TASK TO CARRY OUT: Copy the text in each of the rows below word for word, leaving out the pictures.

EXCERPTED DATA:
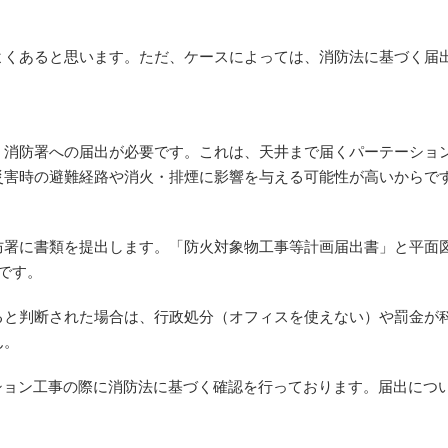
よくあると思います。ただ、ケースによっては、消防法に基づく届
、消防署への届出が必要です。これは、天井まで届くパーテーショ
災害時の避難経路や消火・排煙に影響を与える可能性が高いからで
防署に書類を提出します。「防火対象物工事等計画届出書」と平面
です。
ると判断された場合は、行政処分（オフィスを使えない）や罰金が
ん。
ション工事の際に消防法に基づく確認を行っております。届出につ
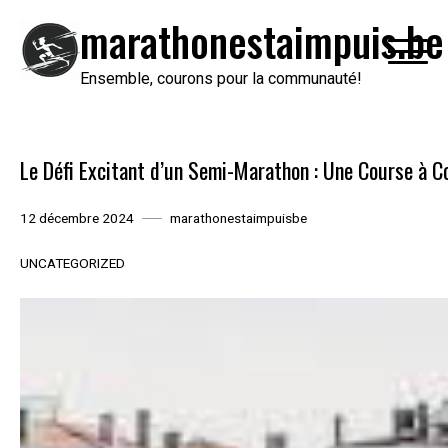
Passer
marathonestaimpuis.be
au
contenu
Ensemble, courons pour la communauté!
Le Défi Excitant d’un Semi-Marathon : Une Course à Co
12 décembre 2024
marathonestaimpuisbe
UNCATEGORIZED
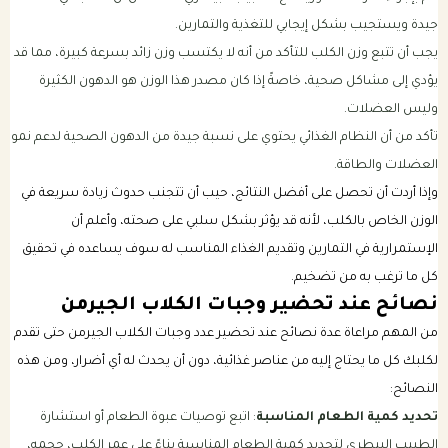
جيدة ويستجيب بشكل إيجابي للتغذية والتمارين.
يجب أن تتبع وزن الكلب للتأكد من أنه لا يكتسب وزن زائد بسرعة كبيرة، مما قد
يؤدي إلى مشاكل صحية، خاصةً إذا كان مصدر هذا الوزن هو الدهون الكثيرة
وليس العضلات.
تأكد من أن النظام الغذائي يحتوي على نسبة جيدة من الدهون الصحية لدعم نمو
العضلات والطاقة.
وإذا أردت أن تحصل على أفضل النتائج، حيب أن تتجنب حدوث زيادة سريعة في
الوزن الخاص بالكلب، لأنه قد يؤثر بشكل سلبي على صحته، وأعلم أن
الإستمرارية في التمارين وتقديم الغذاء المناسب له سوف يساعده في تحقيق
كل ما ترغب به من تضخيم.
نصائح عند تحضير وجبات الكلاب الجيرمن
من المهم مراعاة عدة نصائح عند تحضير عدد وجبات الكلاب الجيرمن حتى تقدم
لكلبك كل ما يحتاج إليه من عناصر غذائية، دون أن يحدث له أي أضرار، ومن هذه
النصائح:
تحديد كمية الطعام المناسبة
: اتبع توصيات عبوة الطعام أو استشارة
الطبيب البيطري لتحديد كمية الطعام المناسبة بناءً على عمر الكلب، حجمه،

WRITTEN ANSWER:
よくあると思います。ただ、ケースによっては、消防法に基づく届
、消防署への届出が必要です。これは、天井まで届くパーテーショ
災害時の避難経路や消火・排煙に影響を与える可能性が高いからで
防署に書類を提出します。「防火対象物工事等計画届出書」と平面
です。
ると判断された場合は、行政処分（オフィスを使えない）や罰金が
ん。
ション工事の際に消防法に基づく確認を行っております。届出につ
Passer
marathonestaimpuis.be
au
contenu
Ensemble, courons pour la communauté!
Le Défi Excitant d’un Semi-Marathon : Une Course à Co
12 décembre 2024
marathonestaimpuisbe
UNCATEGORIZED
جيدة ويستجيب بشكل إيجابي للتغذية والتمارين.
يجب أن تتبع وزن الكلب للتأكد من أنه لا يكتسب وزن زائد بسرعة كبيرة، مما قد
يؤدي إلى مشاكل صحية، خاصةً إذا كان مصدر هذا الوزن هو الدهون الكثيرة
وليس العضلات.
تأكد من أن النظام الغذائي يحتوي على نسبة جيدة من الدهون الصحية لدعم نمو
العضلات والطاقة.
وإذا أردت أن تحصل على أفضل النتائج، حيب أن تتجنب حدوث زيادة سريعة في
الوزن الخاص بالكلب، لأنه قد يؤثر بشكل سلبي على صحته، وأعلم أن
الإستمرارية في التمارين وتقديم الغذاء المناسب له سوف يساعده في تحقيق
كل ما ترغب به من تضخيم.
نصائح عند تحضير وجبات الكلاب الجيرمن
من المهم مراعاة عدة نصائح عند تحضير عدد وجبات الكلاب الجيرمن حتى تقدم
لكلبك كل ما يحتاج إليه من عناصر غذائية، دون أن يحدث له أي أضرار، ومن هذه
النصائح:
تحديد كمية الطعام المناسبة
: اتبع توصيات عبوة الطعام أو استشارة
الطبيب البيطري لتحديد كمية الطعام المناسبة بناءً على عمر الكلب، حجمه،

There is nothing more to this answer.